Give back exactly the stretch of data below from the line holding "Input: one rendered" through the line holding "Transcribe the names", both ends included, and leave the remaining lines out.
%%
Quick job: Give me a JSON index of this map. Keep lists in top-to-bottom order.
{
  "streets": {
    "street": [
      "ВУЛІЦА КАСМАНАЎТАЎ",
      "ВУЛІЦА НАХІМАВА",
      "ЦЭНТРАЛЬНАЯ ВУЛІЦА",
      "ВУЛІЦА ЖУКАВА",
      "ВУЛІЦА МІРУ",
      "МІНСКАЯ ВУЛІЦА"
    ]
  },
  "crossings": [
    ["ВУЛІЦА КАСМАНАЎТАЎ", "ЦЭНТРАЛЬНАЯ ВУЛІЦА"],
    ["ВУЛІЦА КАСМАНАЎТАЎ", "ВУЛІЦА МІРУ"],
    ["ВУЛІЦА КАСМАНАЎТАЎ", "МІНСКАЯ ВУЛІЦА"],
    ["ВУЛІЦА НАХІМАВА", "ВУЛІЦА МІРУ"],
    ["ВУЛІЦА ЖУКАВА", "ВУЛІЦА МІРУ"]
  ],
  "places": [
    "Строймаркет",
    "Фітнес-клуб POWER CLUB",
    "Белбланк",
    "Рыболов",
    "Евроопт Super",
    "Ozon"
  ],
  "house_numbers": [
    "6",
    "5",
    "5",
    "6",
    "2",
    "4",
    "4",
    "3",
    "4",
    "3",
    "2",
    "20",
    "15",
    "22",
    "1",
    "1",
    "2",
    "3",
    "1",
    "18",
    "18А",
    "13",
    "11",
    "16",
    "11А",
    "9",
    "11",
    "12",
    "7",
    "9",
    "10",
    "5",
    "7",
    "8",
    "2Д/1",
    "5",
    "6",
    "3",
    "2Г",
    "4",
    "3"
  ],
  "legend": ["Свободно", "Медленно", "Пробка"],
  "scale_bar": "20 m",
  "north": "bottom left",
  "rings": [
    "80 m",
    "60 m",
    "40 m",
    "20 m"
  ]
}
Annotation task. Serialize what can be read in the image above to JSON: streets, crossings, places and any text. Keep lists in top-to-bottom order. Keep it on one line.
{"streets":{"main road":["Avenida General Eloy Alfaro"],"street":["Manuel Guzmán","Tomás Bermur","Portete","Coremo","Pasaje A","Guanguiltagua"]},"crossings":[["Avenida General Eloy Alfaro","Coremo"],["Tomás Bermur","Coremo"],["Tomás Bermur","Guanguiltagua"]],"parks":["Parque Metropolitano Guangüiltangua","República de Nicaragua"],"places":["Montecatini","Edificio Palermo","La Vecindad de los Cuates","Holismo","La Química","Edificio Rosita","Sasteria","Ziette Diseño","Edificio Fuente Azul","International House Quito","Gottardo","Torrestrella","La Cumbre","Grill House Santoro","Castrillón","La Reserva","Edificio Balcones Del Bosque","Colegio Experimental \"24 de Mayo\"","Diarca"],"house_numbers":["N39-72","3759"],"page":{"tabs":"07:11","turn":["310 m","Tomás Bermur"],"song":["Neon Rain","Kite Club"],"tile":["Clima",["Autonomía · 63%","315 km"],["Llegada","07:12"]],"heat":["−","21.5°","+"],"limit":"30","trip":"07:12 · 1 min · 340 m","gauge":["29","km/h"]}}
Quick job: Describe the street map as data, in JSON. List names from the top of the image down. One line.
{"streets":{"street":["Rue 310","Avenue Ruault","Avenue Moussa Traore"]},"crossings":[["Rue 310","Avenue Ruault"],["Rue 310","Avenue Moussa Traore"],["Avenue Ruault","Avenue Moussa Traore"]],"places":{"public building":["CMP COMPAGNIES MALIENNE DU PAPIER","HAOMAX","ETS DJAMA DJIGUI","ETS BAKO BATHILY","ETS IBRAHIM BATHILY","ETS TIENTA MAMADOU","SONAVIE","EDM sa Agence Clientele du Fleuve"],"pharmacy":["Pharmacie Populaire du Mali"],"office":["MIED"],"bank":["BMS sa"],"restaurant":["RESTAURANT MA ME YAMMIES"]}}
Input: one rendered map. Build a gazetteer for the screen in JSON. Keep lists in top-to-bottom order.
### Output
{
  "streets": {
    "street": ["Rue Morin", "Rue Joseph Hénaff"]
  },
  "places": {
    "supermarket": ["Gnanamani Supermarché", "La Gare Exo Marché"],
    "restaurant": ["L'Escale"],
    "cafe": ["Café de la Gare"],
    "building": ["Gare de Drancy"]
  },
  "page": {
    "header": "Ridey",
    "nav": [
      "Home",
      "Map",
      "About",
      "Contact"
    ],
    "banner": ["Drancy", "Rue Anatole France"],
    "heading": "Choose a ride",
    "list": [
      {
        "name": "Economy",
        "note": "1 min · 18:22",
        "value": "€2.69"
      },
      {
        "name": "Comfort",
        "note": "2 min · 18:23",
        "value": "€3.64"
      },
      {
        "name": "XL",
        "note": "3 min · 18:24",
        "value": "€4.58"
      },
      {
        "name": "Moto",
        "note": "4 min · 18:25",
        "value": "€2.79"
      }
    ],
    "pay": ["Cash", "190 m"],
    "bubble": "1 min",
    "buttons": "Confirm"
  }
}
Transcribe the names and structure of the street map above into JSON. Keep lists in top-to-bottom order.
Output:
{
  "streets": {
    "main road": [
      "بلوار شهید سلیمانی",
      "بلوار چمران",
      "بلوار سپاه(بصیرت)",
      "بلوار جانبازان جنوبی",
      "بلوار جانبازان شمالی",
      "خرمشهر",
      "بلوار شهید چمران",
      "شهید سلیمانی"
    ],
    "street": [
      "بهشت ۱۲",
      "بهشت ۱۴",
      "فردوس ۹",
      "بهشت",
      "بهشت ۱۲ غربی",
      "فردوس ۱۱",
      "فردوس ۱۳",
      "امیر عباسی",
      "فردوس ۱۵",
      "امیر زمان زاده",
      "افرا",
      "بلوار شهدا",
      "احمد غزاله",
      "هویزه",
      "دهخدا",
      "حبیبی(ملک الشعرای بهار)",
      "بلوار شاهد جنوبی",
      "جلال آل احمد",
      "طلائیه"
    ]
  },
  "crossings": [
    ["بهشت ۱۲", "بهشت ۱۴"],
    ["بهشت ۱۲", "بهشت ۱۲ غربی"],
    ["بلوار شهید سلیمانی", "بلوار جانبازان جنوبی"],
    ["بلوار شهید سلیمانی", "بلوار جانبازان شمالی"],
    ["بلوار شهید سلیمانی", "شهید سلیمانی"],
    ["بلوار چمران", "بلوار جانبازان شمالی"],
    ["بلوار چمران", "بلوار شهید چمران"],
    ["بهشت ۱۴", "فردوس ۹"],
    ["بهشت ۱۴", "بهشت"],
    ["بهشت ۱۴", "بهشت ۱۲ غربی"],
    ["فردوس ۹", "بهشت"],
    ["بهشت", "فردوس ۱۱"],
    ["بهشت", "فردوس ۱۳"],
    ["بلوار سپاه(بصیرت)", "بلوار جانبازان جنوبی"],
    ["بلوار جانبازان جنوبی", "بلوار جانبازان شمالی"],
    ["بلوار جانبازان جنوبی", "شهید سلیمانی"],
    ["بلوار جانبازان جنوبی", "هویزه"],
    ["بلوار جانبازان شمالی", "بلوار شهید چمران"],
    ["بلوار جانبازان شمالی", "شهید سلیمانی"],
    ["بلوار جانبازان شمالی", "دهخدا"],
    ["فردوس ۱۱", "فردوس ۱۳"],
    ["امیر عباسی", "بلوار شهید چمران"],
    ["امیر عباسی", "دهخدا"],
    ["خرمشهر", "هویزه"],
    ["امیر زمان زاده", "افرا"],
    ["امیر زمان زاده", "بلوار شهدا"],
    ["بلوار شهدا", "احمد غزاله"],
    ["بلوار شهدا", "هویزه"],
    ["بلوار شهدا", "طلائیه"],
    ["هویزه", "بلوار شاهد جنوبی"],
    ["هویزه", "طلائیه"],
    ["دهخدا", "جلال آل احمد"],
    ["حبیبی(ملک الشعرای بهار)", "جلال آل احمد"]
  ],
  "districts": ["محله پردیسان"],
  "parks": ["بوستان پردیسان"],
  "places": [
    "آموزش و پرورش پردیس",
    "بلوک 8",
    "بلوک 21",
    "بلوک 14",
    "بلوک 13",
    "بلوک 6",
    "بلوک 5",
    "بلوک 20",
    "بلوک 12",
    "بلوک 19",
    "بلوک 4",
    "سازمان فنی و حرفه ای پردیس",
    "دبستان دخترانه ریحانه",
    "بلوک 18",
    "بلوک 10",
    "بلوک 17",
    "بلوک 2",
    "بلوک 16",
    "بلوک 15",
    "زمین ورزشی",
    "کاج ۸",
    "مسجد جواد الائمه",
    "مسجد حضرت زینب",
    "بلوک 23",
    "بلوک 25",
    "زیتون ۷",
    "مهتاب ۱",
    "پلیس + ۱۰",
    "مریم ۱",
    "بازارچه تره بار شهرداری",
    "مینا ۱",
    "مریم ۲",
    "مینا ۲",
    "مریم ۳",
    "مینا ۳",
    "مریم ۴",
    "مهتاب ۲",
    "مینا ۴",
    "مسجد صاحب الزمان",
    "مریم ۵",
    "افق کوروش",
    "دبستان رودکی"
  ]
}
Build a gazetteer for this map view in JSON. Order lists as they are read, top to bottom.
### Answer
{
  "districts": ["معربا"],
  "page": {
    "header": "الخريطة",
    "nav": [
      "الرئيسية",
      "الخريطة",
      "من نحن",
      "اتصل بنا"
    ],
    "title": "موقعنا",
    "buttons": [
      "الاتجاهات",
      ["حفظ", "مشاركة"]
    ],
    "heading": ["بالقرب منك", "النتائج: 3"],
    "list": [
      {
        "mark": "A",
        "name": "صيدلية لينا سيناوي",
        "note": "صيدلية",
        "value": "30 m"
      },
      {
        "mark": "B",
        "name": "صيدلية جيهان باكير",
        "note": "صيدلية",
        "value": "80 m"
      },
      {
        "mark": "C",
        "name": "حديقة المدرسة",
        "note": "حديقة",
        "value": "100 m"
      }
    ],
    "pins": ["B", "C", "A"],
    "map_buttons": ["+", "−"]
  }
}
%%
**PROBLEM SOLUTION**
Input: one rendered map. Build a gazetteer for the screen in JSON. Keep lists in top-to-bottom order.
### Output
{
  "streets": {
    "street": ["Rue Morin", "Rue Joseph Hénaff"]
  },
  "places": {
    "supermarket": ["Gnanamani Supermarché", "La Gare Exo Marché"],
    "restaurant": ["L'Escale"],
    "cafe": ["Café de la Gare"],
    "building": ["Gare de Drancy"]
  },
  "page": {
    "header": "Ridey",
    "nav": [
      "Home",
      "Map",
      "About",
      "Contact"
    ],
    "banner": ["Drancy", "Rue Anatole France"],
    "heading": "Choose a ride",
    "list": [
      {
        "name": "Economy",
        "note": "1 min · 18:22",
        "value": "€2.69"
      },
      {
        "name": "Comfort",
        "note": "2 min · 18:23",
        "value": "€3.64"
      },
      {
        "name": "XL",
        "note": "3 min · 18:24",
        "value": "€4.58"
      },
      {
        "name": "Moto",
        "note": "4 min · 18:25",
        "value": "€2.79"
      }
    ],
    "pay": ["Cash", "190 m"],
    "bubble": "1 min",
    "buttons": "Confirm"
  }
}
Transcribe the names and structure of the street map above into JSON. Keep lists in top-to-bottom order.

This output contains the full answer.